NovBench: Evaluating Large Language Models on Academic Paper Novelty Assessment

Novelty is a core requirement in academic publishing and a central focus of peer review, yet the growing volume of submissions has placed increasing pressure on human reviewers. While large language models (LLMs), including those fine-tuned on peer review data, have shown promise in generating review comments, the absence of a dedicated benchmark has limited systematic evaluation of their ability to assess research novelty. To address this gap, we introduce NovBench, the first large-scale benchmark designed to evaluate LLMs' capability to generate novelty evaluations in support of human peer review. NovBench comprises 1,684 paper-review pairs from a leading NLP conference, including novelty descriptions extracted from paper introductions and corresponding expert-written novelty evaluations.

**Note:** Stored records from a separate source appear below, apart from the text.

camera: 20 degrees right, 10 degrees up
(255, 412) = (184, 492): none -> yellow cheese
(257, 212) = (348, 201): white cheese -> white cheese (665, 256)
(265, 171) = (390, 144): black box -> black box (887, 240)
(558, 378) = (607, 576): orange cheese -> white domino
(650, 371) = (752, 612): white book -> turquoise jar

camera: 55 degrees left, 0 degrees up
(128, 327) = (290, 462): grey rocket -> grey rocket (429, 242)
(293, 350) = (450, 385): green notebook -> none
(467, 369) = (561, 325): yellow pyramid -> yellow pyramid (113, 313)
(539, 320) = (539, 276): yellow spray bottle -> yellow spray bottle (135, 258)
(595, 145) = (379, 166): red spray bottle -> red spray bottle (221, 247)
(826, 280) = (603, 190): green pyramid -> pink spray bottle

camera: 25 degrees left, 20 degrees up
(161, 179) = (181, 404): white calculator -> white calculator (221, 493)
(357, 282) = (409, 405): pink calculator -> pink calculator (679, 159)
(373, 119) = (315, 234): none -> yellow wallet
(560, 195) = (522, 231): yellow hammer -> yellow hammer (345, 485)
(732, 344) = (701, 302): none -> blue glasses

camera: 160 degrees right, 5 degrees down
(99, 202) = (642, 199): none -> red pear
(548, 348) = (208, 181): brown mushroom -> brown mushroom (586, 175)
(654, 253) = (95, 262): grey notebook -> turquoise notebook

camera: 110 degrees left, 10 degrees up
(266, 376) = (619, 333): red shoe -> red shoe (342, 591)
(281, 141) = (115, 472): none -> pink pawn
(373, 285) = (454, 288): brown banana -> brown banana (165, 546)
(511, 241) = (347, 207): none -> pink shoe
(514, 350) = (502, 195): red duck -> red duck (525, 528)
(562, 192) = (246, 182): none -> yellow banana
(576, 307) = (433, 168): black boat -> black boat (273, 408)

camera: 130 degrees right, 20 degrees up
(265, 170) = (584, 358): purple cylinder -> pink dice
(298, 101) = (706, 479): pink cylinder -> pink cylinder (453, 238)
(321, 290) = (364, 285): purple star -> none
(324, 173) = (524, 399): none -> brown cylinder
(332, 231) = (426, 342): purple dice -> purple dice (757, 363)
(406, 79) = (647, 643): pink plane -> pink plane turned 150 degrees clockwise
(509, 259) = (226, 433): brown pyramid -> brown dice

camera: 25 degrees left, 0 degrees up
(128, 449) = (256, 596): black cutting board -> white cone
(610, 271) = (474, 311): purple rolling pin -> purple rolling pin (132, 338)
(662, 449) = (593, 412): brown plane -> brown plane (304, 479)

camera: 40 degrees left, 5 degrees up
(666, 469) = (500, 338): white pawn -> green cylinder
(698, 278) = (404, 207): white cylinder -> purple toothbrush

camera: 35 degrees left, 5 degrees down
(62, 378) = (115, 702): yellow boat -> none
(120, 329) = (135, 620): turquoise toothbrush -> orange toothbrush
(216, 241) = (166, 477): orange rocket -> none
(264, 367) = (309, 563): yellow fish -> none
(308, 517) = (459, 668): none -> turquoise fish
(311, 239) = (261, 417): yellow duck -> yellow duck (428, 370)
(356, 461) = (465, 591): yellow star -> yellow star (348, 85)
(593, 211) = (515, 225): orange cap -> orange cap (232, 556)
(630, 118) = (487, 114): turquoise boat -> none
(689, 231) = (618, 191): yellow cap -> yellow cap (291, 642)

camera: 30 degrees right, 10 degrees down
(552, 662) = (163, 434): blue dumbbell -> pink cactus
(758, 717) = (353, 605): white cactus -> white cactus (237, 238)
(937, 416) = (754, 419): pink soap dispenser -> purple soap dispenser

We focus on both sources because the introduction provides a standardized and explicit articulation of novelty claims, while expert-written novelty evaluations constitute one of the current gold standards of human judgment. Furthermore, we propose a four-dimensional evaluation framework (including Relevance, Correctness, Coverage, and Clarity) to assess the quality of LLM-generated novelty evaluations. Extensive experiments on both general and specialized LLMs under different prompting strategies reveal that current models exhibit limited understanding of scientific novelty, and that fine--tuned models often suffer from instruction-following deficiencies. These findings underscore the need for targeted fine-tuning strategies that jointly improve novelty comprehension and instruction adherence.

翻译：新颖性是学术出版的核心要求，也是同行评审的焦点，然而日益增长的投稿数量给人类审稿人带来了巨大压力。尽管大型语言模型（包括那些基于同行评审数据进行微调的模型）在生成评审意见方面展现出潜力，但缺乏专门的基准限制了对其评估研究新颖性能力的系统性测评。为填补这一空白，我们提出NovBench——首个旨在评估大型语言模型生成新颖性评价以支持人类同行评审的大规模基准数据集。NovBench包含来自顶级自然语言处理会议的1,684对论文-评审记录，涵盖从论文引言中提取的新颖性描述及对应的专家撰写新颖性评价。我们聚焦这两类来源，原因在于引言提供了标准化且明确的新颖性主张阐述，而专家撰写的新颖性评价则构成了当前人类判断的金标准之一。此外，我们提出四维评估框架（包括相关性、正确性、覆盖度和清晰度）以评估语言模型生成新颖性评价的质量。在通用型和专用型语言模型上采用不同提示策略的大规模实验表明，当前模型对科学新颖性的理解有限，且微调模型常存在指令遵循缺陷。这些发现凸显了需要针对性地设计联合提升新颖性理解与指令遵循能力的微调策略。